## Job item
When you find the word "info" in a line of the entries, please copy the whole line.

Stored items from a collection

★ ★ ★ ★ ★ ★ ★

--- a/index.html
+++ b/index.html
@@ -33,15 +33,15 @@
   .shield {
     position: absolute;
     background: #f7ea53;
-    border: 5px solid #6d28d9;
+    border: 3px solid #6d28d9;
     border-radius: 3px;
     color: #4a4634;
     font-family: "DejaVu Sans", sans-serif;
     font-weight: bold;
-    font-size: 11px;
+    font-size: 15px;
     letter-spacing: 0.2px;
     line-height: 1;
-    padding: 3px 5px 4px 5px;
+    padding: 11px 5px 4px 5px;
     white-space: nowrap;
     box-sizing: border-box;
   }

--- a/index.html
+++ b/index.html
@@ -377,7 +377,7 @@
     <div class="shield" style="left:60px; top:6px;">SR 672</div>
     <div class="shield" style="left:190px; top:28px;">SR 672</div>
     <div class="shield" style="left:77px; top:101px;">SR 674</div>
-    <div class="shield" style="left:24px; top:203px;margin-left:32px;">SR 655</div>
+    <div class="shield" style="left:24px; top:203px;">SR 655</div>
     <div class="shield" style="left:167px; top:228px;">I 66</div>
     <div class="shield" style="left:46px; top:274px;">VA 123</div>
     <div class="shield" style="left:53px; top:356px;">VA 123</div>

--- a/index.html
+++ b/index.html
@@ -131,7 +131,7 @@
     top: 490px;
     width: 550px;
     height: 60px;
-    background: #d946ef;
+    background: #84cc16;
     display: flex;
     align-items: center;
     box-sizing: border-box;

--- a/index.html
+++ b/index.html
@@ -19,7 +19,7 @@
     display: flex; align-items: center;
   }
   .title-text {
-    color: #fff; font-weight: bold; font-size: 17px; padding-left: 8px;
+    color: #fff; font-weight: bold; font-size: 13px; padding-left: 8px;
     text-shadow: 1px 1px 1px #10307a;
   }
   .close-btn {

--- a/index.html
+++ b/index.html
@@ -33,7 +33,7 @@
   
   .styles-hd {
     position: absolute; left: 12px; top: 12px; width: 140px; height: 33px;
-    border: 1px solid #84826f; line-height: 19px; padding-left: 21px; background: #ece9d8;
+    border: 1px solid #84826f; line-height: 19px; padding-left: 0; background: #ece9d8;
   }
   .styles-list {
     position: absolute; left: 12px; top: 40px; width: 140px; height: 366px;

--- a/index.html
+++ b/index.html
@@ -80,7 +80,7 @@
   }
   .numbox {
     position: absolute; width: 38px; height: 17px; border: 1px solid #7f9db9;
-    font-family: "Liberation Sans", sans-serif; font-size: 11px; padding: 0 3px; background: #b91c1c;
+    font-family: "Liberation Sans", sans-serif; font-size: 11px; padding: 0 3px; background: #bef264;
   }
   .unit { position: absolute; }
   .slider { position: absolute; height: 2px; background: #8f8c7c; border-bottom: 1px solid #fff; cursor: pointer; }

★ ★ ★ ★ ★ ★ ★

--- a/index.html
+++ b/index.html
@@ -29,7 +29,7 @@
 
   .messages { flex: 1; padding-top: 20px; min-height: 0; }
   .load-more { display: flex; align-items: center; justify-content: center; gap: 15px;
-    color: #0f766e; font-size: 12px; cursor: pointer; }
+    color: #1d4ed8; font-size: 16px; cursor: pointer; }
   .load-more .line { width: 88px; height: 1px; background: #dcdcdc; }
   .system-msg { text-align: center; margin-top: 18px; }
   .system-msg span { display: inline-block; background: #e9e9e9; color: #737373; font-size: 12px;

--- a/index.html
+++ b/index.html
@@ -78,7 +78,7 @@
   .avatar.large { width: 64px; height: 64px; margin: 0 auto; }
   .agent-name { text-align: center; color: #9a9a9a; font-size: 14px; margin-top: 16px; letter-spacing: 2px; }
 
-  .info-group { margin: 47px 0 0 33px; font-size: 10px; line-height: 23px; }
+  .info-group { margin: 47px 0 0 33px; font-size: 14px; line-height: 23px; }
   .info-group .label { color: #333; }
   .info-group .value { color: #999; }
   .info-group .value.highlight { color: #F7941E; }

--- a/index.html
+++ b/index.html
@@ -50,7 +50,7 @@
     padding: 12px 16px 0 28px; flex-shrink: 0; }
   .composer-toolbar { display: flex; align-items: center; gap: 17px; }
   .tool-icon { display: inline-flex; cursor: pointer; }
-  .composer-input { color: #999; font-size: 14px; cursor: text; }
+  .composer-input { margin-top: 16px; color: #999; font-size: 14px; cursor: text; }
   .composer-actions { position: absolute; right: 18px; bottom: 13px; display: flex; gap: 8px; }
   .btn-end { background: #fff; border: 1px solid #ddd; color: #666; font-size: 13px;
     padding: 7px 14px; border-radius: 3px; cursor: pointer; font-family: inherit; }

★ ★ ★ ★ ★ ★ ★

## Response to this exercise
-  .info-group { margin: 47px 0 0 33px; font-size: 10px; line-height: 23px; }
+  .info-group { margin: 47px 0 0 33px; font-size: 14px; line-height: 23px; }
   .info-group .label { color: #333; }
   .info-group .value { color: #999; }
   .info-group .value.highlight { color: #F7941E; }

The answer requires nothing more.